Hola, Olmy, respondió. ¿Cómo está la Vía?

Una hora después crucé la ciudad para dirigirme a los vecindarios «progresistas» mixtos, de geshels y naderitas, frecuentados por estudiantes y defensores de la Vía. Allí, en mi pequeño apartamento, me conecté con la memoria de la ciudad, comuniqué al comandante del cuerpo los lugares donde planeaba estar en los próximos días y transformé mi uniforme mudable en ropa civil apropiada para la celebración: pantalones azules, chaleco pardo, chaqueta verde y botas ligeras.

Regresé a la estación de tren.

Al sumarme a la muchedumbre que aguardaba en el andén, busqué rostros conocidos y no encontré ninguno.

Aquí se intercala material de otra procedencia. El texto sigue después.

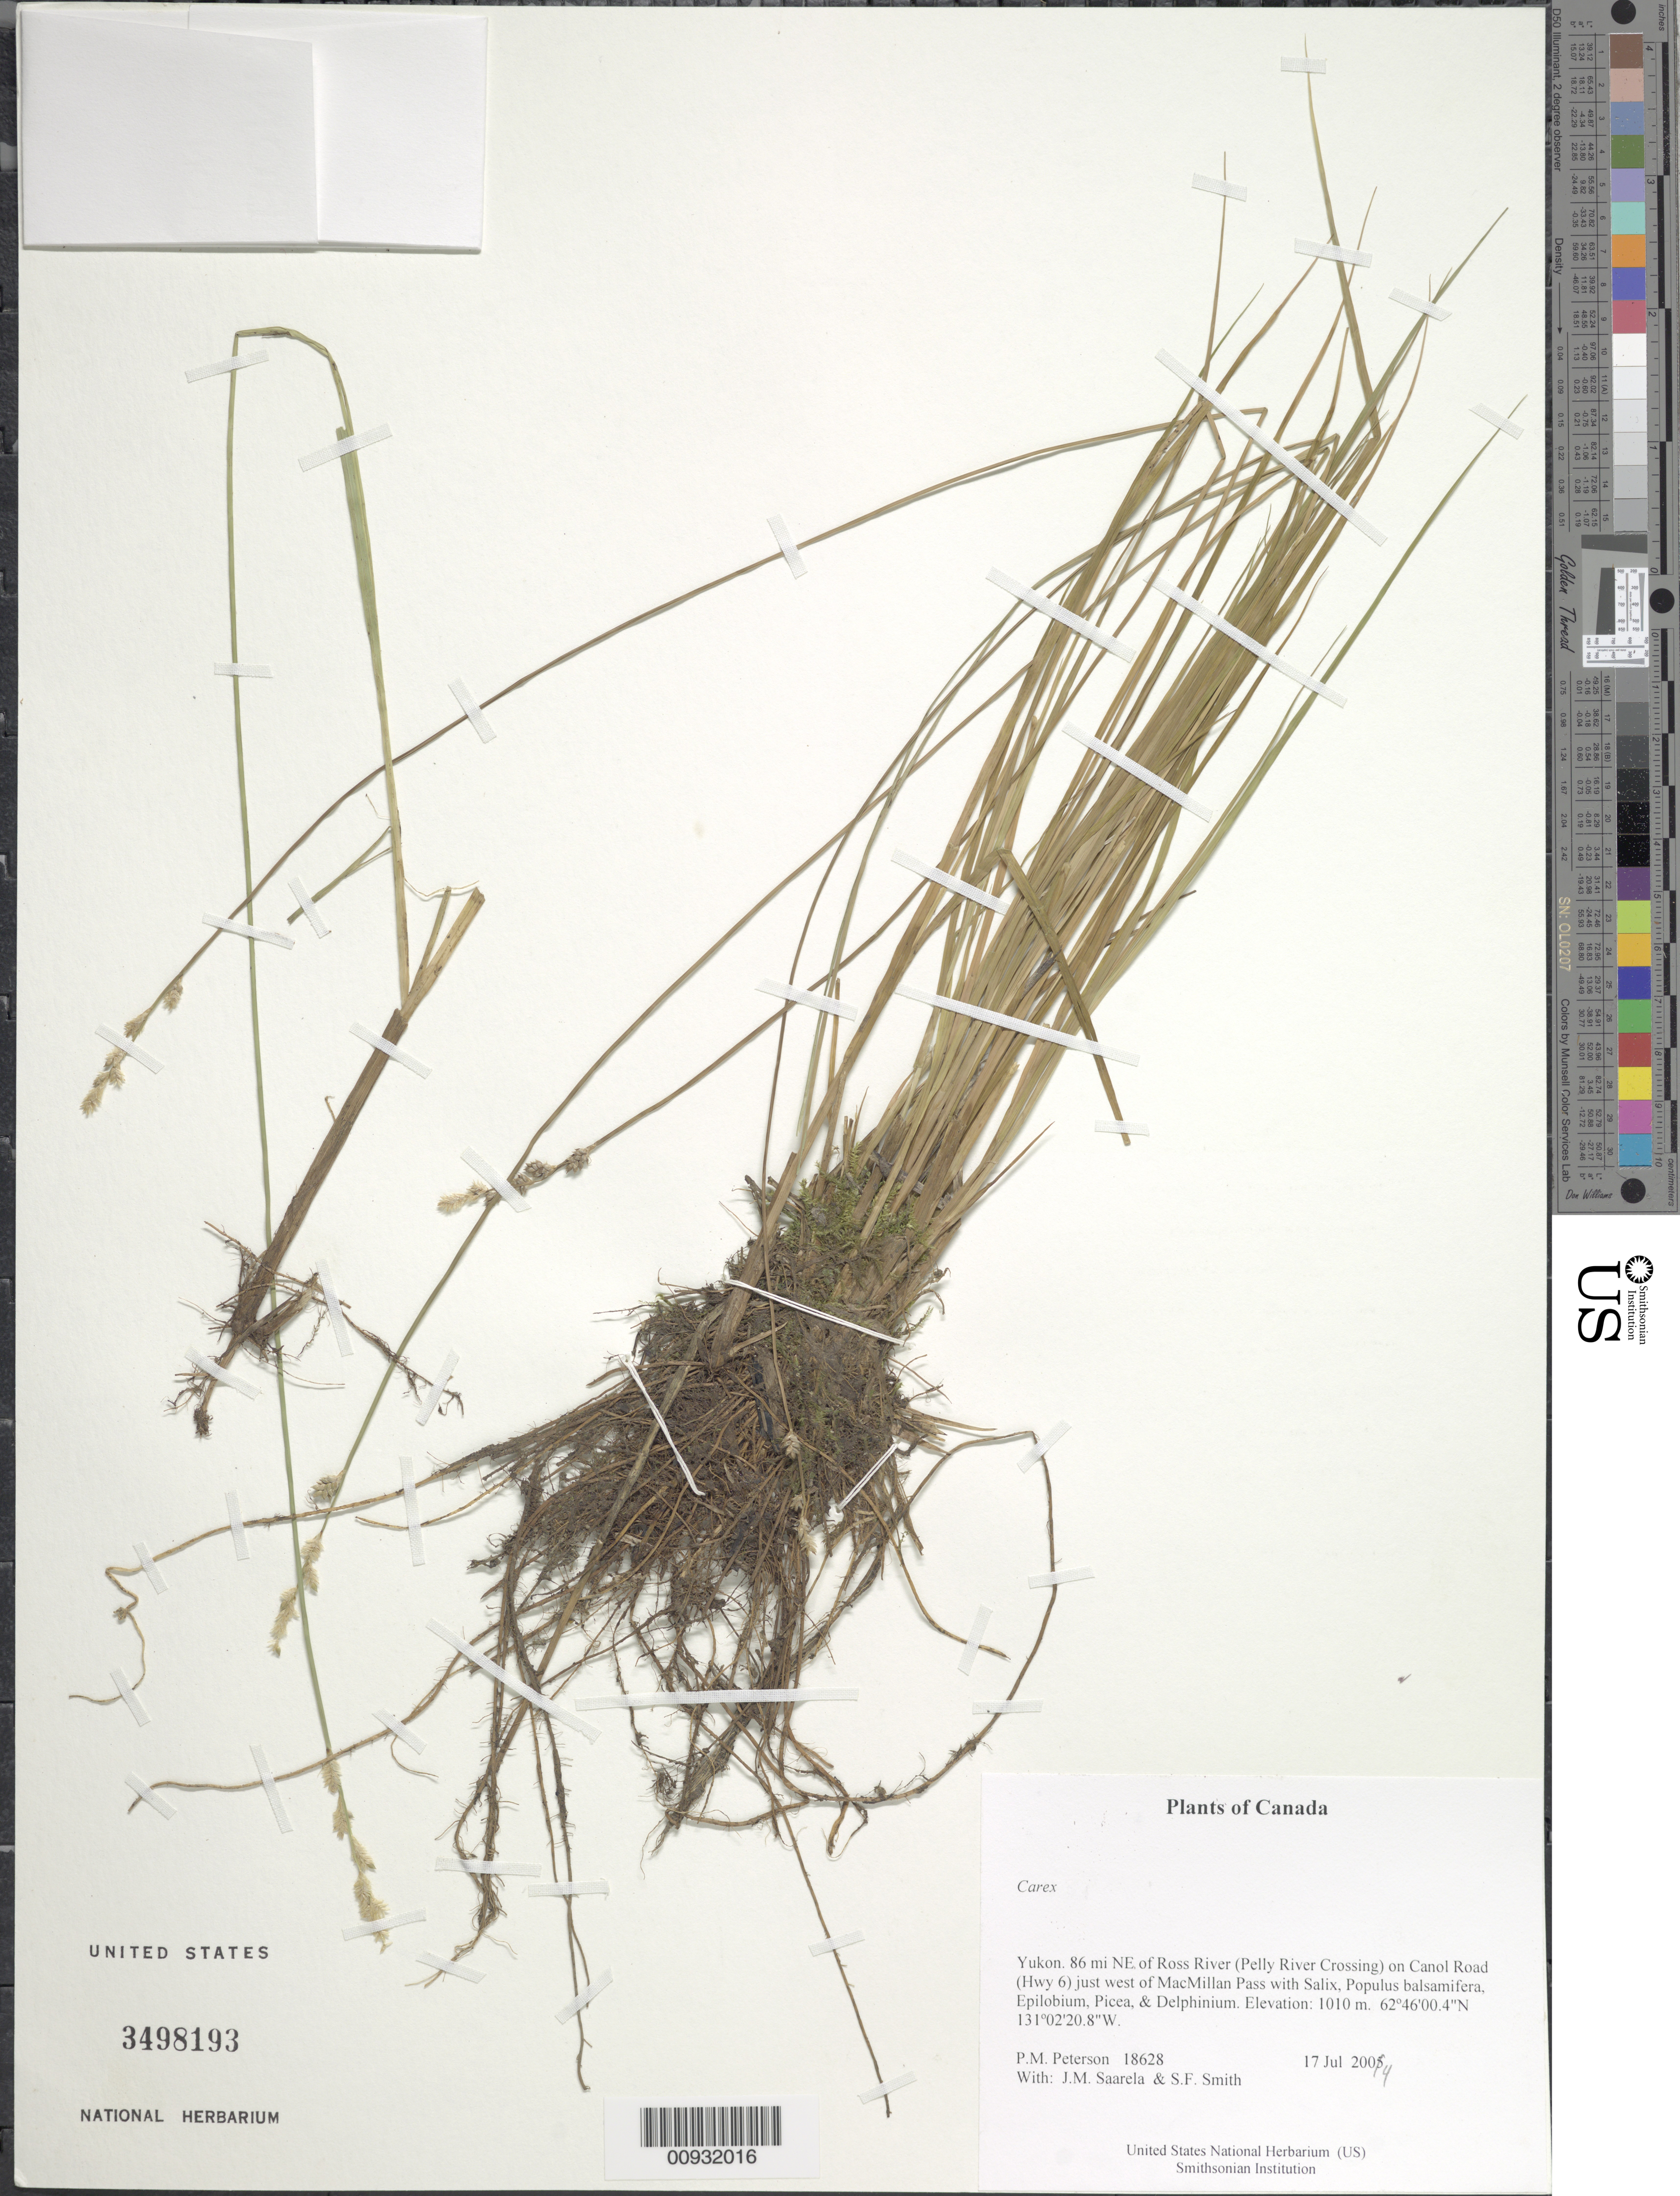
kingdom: Plantae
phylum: Tracheophyta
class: Liliopsida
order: Poales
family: Cyperaceae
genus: Carex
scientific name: Carex sp.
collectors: P. M. Peterson, J. Saarela & S.F. Smith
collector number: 18628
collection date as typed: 17 Jul 2004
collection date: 2004-07-17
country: Canada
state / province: Yukon Territory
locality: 86 mi NE of Ross River (Pelly River Crossing) on Canol Road (Hwy 6) just west of MacMillan Pass with Salix, Populus balsamifera, Epilobium, Picea, & Delphinium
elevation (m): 1010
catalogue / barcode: US 3498193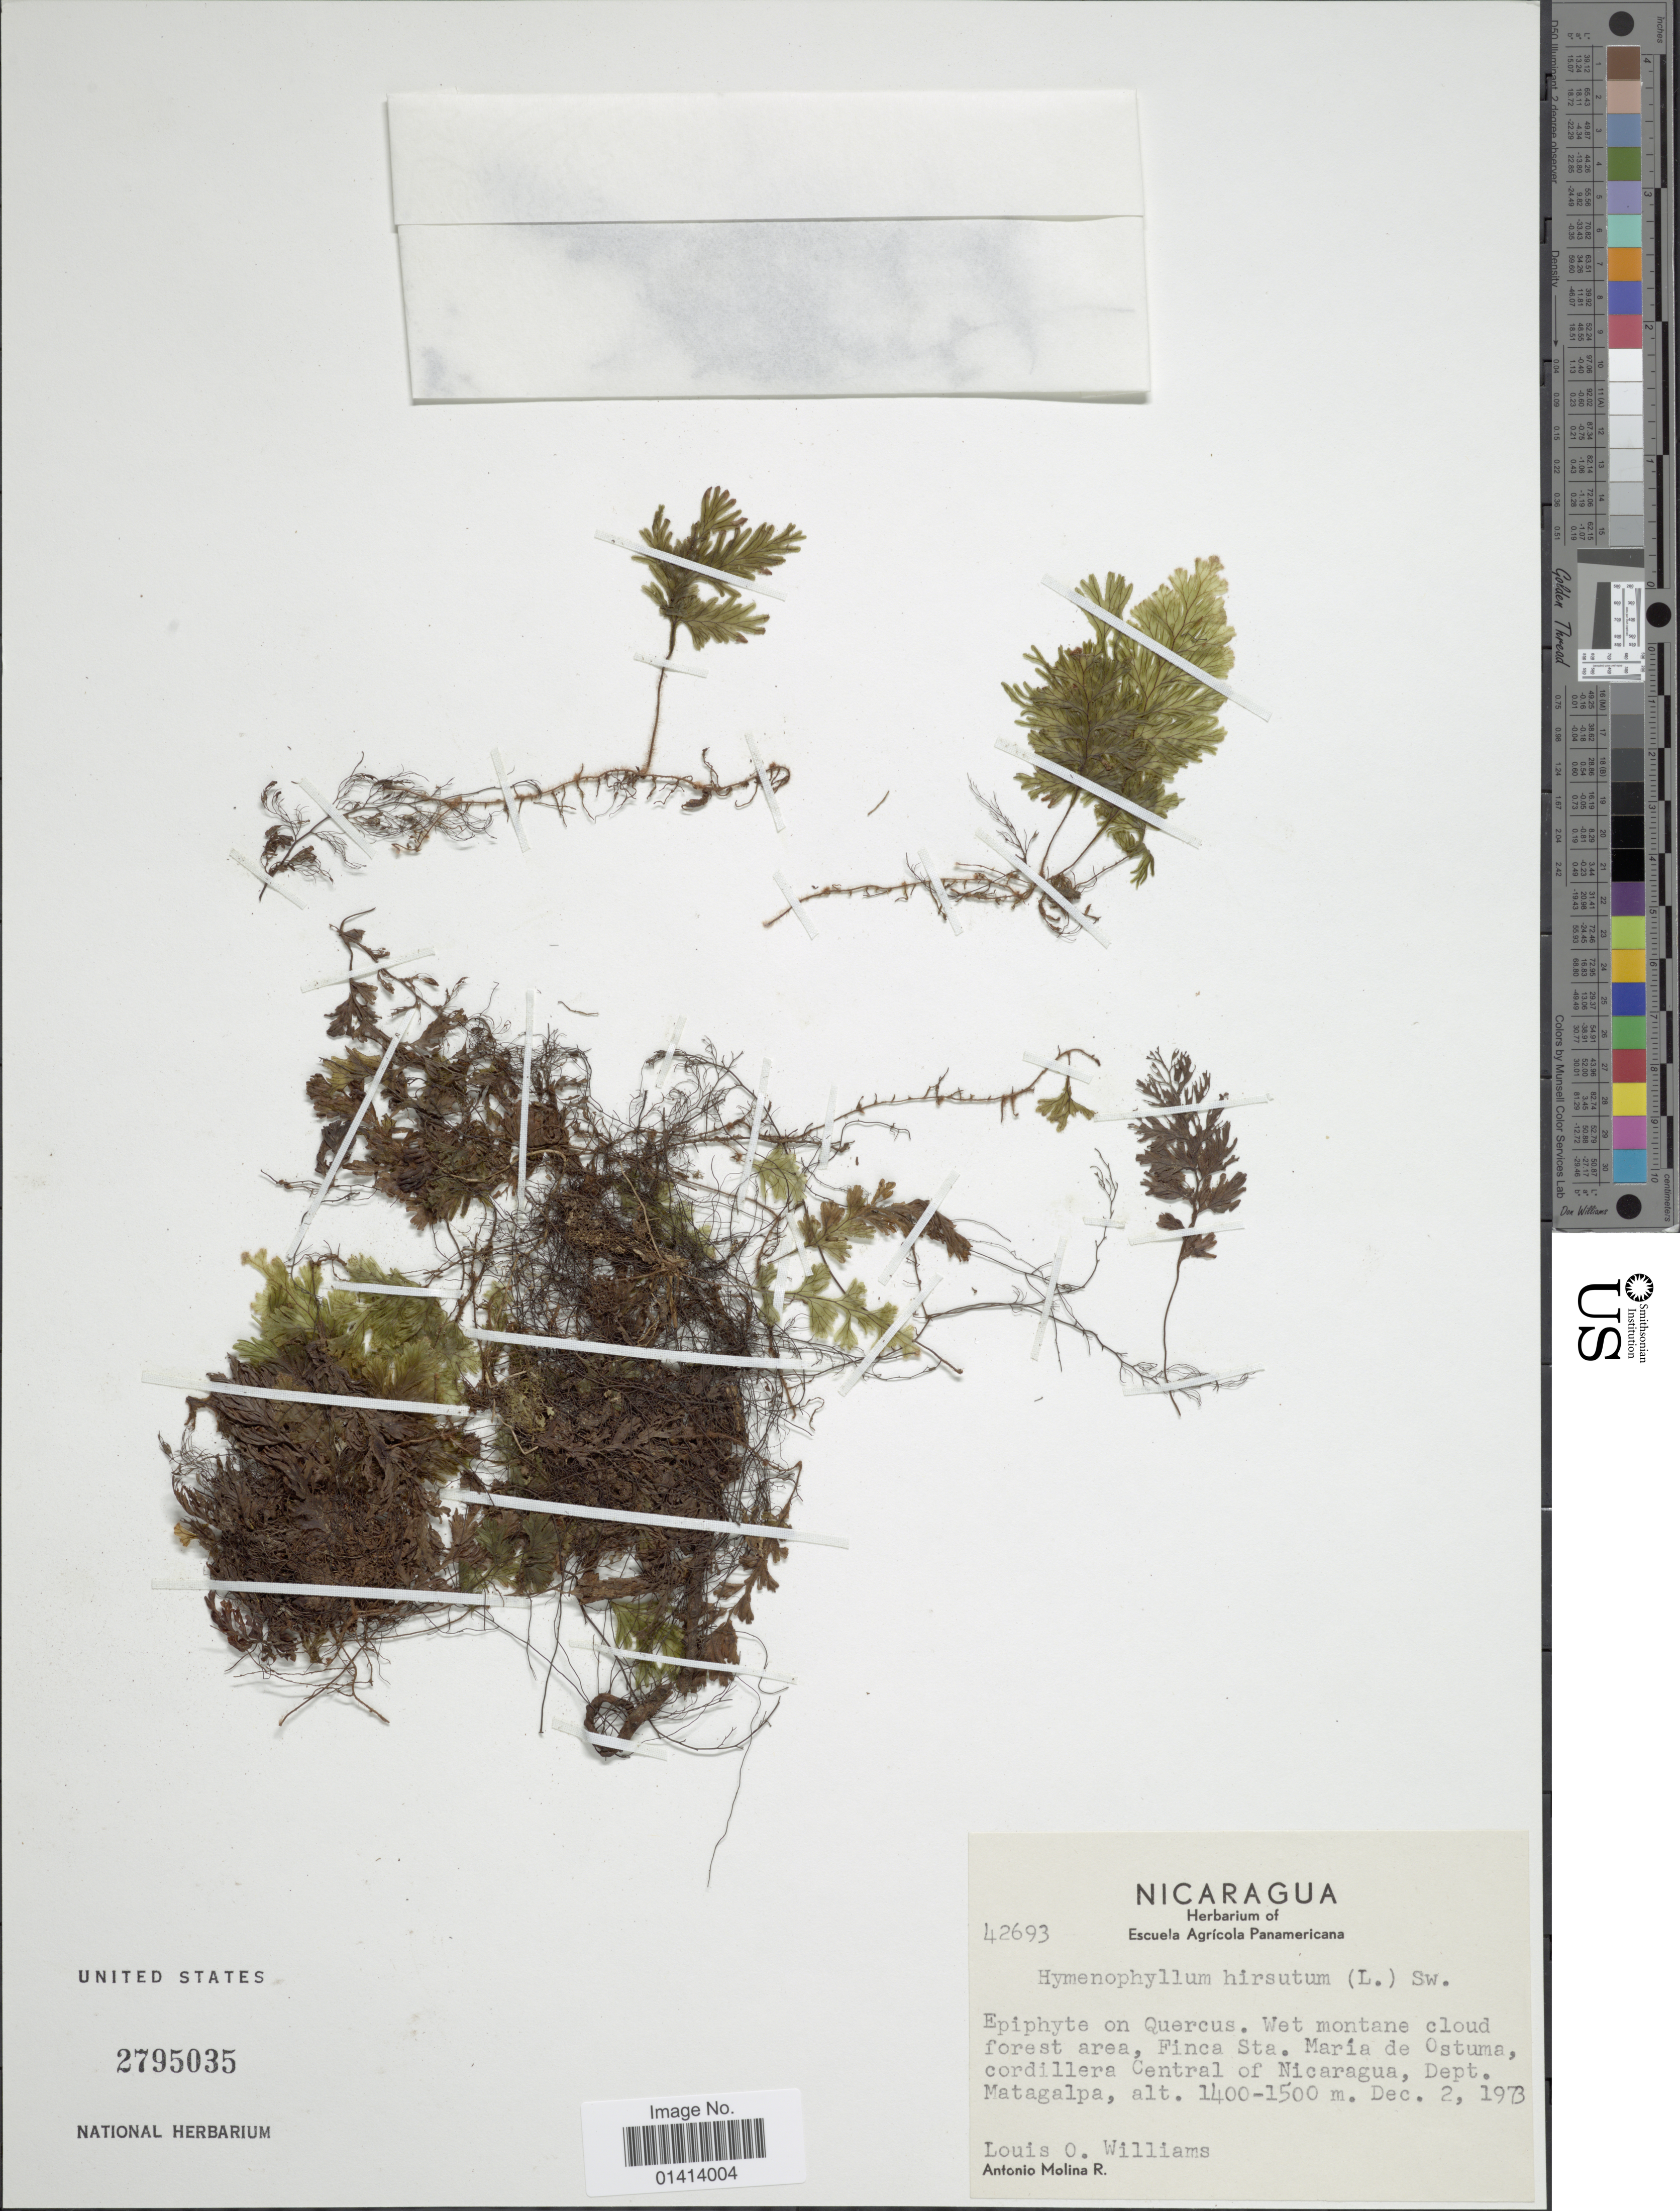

Mis cuatro años de servicio de custodia contra los jarts en las fronteras extremas de la Vía, cuatro mil millones de kilómetros al norte de Thistledown, habían dado a mis conocidos geshels de la universidad tiempo para cambiar no sólo de pareja y filosofía, sino también de forma corporal. Si alguno de mis compañeros de estudios se encontraba entre la multitud, tal vez no lo reconociera. No esperaba encontrar a muchos defensores aquí.

Salvo por mis franjas azules de mapache en torno a los ojos, todavía era físicamente igual que hacía cuatro años. Arrogante y engreído, terco y a veces insensible, considerado brillante por muchos de mis pares y melancólico por muchos más, atractivo para las mujeres en ese extraño sentido en que las mujeres sienten atracción por quienes pueden causarles daño, hijo único de padres muy refinados, alabado con frecuencia y castigado raras veces, yo había llegado a los treinta años convencido de una valentía que rara vez había puesto a prueba, y aún más convencido de que el destino me deparaba pruebas más duras. Había abandonado la fe de mi padre y nunca había comprendido la fe de mi madre.

Thistledown, inmensa como era, parecía pequeña para mis ambiciones. Yo no me consideraba joven, y no me sentía en absoluto inexperto. A fin de cuentas, había servido cuatro años en Defensa de la Vía. Había participado en lo que en ese momento parecían importantes campañas contra los jarts.

Pero ahora, en medio de la multitud que celebraba las bodas de plata del enlace de Thistledown con la Vía, yo me sentía como una burbuja anónima en un arroyo, más pequeño de lo que me había sentido entre las estrellas. Lo que estaba a punto de hacer me producía consternación.